==== Passage provided ====
Over the past three years, the overhang rate for the Companys equity compensation plans was 5.41%, 5.95%, and 2.89% for 2021, 2020, and 2019,
respectively. The overhang rate for the Companys equity compensation plans measures the total number of stock options outstanding under all plan awards, plus the number of shares available for future plan awards, as a percentage of
the weighted average number of common shares outstanding. We believe that our three-year average overhang rate of 4.75% is within the levels recommended by shareholder advisory groups.
Summary of Amendment No. 2s Changes to the Amended 2016 Stock Plan
Amendment No. 2 only amends the Amended 2016 Stock Plan by increasing the number of common shares available for issuance under the Amended 2016 Stock Plan by 175,000
shares (otherwise referred to herein as the New Shares). If Amendment No. 2 is not approved, the Amended 2016 Stock Plan will remain in place and the New Shares will not be added to the shares available for delivery pursuant to the Amended 2016
Stock Plan.
Description of the Amended 2016 Stock Plan
The following is a brief description of the principal features of the Amended 2016 Stock Plan.
General
Under the Amended 2016 Stock Plan, if a stock option expires or is
cancelled or terminated, or if any shares underlying any other Award is forfeited, the common shares underlying the stock option or other Award (including stock options or other Awards granted under the Amended 2016 Stock Plan or the 2013 Stock
Plan) will again be available under the Amended 2016 Stock Plan. In addition, to the extent common shares are withheld to satisfy tax withholding obligations with respect to Awards other than a stock option or stock appreciation right (including
Awards other than stock options or stock appreciation rights granted under the Amended 2016 Stock Plan or the 2013 Stock Plan), then the number of shares so withheld will again be available for delivery with respect to Awards under the Amended 2016
Stock Plan. If common shares are tendered or surrendered as payment for the exercise of a stock option or a stock appreciation right or are withheld to satisfy tax withholding obligations related to stock options or stock appreciation rights
(including stock options and stock appreciation rights granted under the Amended 2016 Stock Plan and the 2013 Stock Plan), then the number of shares so tendered, surrendered or withheld will not be available for delivery with respect to Awards under
the Amended 2016 Stock Plan.
====
■ **Required task**:
Answer these questions using the stock plan passage above.
1. What was the overhang rate for the Company's equity compensation plans in 2020?
2. By how many common shares does Amendment No. 2 increase the shares available for issuance?
3. Do common shares tendered as payment for the exercise of a stock option become available again for delivery under the Amended 2016 Stock Plan?
==== Provided data ====
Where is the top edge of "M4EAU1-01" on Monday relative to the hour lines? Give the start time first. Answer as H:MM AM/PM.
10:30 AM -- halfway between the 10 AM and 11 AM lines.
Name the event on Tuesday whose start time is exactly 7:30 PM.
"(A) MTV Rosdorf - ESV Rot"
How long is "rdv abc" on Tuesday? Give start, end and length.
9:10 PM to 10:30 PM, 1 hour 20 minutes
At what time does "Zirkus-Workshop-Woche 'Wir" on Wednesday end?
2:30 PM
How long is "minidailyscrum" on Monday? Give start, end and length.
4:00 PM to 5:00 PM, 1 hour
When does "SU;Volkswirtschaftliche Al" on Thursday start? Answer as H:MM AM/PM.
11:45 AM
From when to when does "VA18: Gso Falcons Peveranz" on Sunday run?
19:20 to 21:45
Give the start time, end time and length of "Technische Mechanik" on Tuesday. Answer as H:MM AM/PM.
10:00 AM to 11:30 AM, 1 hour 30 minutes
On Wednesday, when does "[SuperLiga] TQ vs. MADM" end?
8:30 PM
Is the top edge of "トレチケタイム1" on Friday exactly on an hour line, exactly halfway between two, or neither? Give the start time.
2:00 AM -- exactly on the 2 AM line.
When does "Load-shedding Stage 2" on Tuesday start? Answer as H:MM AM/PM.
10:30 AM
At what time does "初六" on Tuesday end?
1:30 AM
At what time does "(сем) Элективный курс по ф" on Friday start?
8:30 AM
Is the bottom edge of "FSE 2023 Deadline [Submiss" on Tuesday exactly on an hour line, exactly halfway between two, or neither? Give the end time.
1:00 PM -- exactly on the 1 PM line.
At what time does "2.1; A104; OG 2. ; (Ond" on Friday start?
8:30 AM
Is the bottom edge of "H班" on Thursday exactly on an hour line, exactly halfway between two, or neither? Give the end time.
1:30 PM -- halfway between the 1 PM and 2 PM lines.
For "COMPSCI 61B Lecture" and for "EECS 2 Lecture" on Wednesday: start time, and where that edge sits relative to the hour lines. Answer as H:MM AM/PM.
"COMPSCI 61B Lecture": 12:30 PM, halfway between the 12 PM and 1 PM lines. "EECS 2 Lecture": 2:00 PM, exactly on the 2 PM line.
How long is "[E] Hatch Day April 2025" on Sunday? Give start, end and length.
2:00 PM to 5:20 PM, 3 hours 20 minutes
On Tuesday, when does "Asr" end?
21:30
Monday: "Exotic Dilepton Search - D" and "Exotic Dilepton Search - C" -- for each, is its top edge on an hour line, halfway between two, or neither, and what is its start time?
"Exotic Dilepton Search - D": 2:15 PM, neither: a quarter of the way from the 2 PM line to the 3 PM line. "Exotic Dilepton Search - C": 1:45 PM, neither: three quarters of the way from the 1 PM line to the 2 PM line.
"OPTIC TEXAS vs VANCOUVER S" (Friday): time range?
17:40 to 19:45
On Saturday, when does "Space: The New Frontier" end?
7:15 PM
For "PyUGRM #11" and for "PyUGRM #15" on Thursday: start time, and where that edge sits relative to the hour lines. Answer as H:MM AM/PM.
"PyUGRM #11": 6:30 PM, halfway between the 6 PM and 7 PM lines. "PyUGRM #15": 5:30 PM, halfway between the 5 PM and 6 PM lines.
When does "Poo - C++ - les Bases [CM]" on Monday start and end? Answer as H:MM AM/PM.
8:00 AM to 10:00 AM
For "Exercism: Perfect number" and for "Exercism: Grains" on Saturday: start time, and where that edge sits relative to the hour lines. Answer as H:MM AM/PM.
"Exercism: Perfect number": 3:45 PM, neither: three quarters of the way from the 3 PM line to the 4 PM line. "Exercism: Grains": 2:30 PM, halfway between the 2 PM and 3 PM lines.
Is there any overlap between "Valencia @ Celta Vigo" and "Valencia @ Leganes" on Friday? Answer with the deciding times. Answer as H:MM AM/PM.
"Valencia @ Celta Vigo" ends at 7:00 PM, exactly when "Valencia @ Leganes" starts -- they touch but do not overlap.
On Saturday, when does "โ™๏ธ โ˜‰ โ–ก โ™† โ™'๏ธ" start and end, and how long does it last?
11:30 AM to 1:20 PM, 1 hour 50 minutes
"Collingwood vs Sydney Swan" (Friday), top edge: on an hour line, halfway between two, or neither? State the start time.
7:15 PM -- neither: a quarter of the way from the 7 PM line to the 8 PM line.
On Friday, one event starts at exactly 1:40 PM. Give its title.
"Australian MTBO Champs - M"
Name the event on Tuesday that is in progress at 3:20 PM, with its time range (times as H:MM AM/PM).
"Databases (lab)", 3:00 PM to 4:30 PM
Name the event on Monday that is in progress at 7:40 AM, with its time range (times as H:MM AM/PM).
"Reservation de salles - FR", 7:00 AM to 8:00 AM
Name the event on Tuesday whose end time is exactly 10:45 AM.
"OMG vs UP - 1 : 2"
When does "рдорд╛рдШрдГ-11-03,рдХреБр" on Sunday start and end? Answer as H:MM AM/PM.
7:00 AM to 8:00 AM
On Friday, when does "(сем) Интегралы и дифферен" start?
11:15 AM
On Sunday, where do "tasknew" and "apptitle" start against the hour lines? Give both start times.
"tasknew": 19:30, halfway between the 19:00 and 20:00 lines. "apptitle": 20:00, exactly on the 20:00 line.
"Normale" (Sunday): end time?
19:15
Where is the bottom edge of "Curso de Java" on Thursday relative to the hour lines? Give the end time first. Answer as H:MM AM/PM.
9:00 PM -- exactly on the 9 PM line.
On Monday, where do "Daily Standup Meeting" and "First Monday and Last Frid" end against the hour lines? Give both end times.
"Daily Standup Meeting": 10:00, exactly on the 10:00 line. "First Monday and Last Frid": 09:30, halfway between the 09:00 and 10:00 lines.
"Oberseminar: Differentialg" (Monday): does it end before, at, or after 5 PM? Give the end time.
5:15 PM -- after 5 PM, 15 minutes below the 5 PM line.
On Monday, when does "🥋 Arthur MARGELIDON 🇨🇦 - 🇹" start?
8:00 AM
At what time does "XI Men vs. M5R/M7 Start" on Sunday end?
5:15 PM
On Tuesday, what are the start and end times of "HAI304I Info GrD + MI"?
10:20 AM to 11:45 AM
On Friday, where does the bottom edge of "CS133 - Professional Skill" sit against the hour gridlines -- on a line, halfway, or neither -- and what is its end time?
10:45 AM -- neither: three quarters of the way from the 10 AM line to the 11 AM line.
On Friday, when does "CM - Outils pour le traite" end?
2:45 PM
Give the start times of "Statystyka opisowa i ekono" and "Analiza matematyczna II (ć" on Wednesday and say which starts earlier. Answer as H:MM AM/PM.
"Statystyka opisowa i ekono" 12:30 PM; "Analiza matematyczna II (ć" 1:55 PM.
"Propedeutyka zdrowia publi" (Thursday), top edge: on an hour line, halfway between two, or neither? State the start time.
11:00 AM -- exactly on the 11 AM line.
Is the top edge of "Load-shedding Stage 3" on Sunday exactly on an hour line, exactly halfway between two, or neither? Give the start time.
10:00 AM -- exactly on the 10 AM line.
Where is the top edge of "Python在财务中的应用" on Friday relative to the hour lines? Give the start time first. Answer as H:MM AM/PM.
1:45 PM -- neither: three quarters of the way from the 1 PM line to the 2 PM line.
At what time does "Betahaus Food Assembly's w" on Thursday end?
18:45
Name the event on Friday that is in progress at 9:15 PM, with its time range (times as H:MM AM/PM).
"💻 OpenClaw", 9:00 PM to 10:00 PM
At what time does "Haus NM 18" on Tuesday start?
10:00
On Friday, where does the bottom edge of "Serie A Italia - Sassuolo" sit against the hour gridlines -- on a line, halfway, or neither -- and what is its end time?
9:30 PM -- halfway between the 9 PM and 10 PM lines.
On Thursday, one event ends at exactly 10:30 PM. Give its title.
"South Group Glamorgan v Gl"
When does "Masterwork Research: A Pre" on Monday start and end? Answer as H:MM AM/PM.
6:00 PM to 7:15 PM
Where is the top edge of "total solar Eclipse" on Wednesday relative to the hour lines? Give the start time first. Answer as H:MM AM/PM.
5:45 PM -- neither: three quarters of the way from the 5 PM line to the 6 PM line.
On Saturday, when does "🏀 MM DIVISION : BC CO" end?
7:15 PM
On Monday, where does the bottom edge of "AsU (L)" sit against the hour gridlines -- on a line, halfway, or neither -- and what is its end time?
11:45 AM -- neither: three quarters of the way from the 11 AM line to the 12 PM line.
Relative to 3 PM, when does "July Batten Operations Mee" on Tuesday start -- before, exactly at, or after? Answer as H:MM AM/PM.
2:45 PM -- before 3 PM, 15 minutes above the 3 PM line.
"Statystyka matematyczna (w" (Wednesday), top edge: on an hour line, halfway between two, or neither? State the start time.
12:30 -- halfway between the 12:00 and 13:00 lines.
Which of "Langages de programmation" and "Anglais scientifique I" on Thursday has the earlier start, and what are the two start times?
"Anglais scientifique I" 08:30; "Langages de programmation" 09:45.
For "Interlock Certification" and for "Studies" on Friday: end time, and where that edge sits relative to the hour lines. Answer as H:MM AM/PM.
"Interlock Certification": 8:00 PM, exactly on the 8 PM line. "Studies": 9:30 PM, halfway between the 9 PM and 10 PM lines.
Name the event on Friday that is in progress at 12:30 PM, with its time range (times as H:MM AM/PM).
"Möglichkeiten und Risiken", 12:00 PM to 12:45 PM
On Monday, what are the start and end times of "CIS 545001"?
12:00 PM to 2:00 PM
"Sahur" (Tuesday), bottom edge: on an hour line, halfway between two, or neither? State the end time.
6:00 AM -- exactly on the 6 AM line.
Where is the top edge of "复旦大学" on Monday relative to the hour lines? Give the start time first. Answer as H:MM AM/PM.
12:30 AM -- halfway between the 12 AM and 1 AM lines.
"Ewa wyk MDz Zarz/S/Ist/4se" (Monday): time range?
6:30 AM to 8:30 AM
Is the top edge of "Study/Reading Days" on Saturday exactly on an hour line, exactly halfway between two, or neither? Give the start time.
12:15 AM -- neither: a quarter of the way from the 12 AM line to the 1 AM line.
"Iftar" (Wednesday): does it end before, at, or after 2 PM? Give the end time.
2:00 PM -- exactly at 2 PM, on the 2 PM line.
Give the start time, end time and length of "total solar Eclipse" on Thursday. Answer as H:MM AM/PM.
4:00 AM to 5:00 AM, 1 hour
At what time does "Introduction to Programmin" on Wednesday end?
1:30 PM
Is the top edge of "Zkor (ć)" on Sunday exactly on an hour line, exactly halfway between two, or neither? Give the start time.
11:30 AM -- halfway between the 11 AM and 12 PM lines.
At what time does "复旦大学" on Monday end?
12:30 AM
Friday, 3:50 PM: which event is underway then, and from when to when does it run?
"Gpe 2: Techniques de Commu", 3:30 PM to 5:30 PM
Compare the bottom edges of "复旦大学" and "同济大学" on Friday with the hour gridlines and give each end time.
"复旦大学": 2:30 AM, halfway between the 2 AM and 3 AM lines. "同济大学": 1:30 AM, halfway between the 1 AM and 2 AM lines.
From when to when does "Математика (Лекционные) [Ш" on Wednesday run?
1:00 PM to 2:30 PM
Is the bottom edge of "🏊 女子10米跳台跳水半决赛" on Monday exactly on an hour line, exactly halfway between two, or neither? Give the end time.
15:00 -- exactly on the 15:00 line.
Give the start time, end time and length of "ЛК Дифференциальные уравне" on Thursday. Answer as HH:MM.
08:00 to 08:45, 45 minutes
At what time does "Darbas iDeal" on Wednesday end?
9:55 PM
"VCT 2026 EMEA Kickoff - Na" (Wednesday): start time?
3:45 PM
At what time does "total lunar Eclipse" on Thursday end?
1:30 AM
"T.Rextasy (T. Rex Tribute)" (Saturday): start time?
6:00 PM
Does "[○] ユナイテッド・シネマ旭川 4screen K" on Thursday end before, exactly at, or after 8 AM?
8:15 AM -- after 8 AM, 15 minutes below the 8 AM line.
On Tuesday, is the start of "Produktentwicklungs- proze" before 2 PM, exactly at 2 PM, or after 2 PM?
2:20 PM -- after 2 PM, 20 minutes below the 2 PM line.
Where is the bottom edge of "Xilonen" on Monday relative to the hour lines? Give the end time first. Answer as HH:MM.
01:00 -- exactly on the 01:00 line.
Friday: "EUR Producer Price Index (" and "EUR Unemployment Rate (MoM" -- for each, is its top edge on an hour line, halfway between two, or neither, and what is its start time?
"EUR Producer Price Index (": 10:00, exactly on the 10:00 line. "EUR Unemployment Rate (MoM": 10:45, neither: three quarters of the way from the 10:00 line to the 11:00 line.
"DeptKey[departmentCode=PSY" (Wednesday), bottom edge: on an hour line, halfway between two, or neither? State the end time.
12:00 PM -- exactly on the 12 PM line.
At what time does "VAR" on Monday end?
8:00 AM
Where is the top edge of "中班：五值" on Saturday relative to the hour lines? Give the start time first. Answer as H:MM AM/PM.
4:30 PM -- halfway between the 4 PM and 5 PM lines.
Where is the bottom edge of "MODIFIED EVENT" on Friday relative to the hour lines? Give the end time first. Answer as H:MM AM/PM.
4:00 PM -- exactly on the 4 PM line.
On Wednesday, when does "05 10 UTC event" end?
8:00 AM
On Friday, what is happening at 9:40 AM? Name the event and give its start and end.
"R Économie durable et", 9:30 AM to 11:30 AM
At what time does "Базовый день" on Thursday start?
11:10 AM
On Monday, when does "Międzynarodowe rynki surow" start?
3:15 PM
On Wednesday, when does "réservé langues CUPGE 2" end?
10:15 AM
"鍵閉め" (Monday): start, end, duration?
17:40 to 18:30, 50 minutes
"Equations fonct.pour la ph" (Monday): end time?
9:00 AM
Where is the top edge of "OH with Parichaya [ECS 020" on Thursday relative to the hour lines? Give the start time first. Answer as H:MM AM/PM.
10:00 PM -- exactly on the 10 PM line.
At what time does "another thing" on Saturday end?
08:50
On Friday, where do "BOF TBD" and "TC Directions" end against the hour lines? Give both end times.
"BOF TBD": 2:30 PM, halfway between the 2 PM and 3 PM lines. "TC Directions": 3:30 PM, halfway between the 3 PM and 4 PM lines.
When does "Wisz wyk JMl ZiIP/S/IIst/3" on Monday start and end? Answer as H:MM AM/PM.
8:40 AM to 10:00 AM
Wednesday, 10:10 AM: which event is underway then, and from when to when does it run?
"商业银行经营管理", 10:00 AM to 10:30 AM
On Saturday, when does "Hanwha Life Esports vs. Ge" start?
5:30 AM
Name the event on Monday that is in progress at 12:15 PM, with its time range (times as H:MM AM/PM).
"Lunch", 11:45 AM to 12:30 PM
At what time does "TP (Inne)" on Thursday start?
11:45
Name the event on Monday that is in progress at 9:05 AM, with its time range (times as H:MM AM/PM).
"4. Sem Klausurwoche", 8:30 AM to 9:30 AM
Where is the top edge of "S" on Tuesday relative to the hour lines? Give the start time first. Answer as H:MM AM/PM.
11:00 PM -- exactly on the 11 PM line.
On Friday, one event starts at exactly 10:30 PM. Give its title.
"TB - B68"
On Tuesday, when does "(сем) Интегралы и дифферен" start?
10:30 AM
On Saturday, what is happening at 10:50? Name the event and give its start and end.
====
■ **Response to the task**:
1. 5.95%
2. 175,000 shares
3. No